_EXERCISE DETAILS:_ This exercise asks for an exact copy of the lines from the one containing "- T9 vertebra: (218, 277, 283, 382)" through the final line of the material, with pictures omitted.

_ENTRIES PROVIDED:_
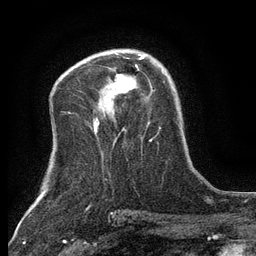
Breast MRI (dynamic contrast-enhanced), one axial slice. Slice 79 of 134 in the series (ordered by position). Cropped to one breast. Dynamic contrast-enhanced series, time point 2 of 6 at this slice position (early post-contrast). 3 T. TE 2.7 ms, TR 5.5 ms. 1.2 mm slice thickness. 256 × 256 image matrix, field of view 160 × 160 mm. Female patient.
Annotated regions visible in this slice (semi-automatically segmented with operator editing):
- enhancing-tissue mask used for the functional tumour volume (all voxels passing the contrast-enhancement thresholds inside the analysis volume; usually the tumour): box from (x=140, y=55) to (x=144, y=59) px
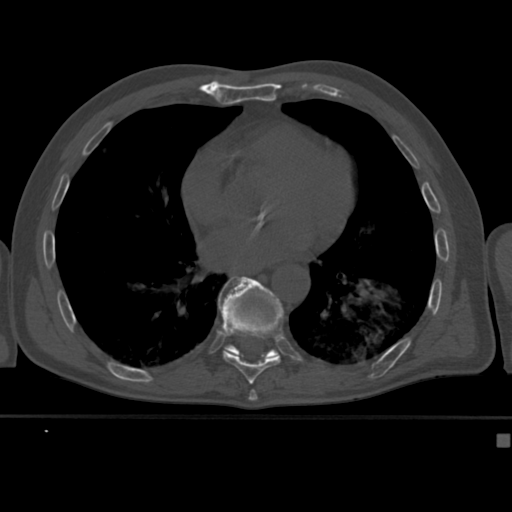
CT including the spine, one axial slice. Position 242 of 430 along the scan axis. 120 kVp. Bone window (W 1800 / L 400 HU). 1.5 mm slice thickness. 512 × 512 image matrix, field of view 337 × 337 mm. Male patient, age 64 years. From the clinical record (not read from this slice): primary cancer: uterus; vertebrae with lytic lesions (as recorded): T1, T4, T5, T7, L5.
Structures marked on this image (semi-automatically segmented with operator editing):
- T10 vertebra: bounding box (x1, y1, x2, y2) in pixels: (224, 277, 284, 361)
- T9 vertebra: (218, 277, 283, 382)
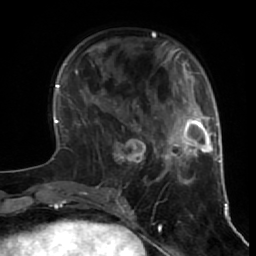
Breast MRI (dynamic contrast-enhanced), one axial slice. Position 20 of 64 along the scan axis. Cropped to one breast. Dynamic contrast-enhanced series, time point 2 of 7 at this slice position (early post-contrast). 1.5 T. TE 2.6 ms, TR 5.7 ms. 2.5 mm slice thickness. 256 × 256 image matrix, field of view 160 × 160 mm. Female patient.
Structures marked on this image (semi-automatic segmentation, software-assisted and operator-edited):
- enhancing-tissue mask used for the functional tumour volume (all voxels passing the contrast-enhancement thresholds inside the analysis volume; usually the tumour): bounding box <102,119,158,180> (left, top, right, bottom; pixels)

_FINISHED EXERCISE:_
- T9 vertebra: (218, 277, 283, 382)
Breast MRI (dynamic contrast-enhanced), one axial slice. Position 20 of 64 along the scan axis. Cropped to one breast. Dynamic contrast-enhanced series, time point 2 of 7 at this slice position (early post-contrast). 1.5 T. TE 2.6 ms, TR 5.7 ms. 2.5 mm slice thickness. 256 × 256 image matrix, field of view 160 × 160 mm. Female patient.
Structures marked on this image (semi-automatic segmentation, software-assisted and operator-edited):
- enhancing-tissue mask used for the functional tumour volume (all voxels passing the contrast-enhancement thresholds inside the analysis volume; usually the tumour): bounding box <102,119,158,180> (left, top, right, bottom; pixels)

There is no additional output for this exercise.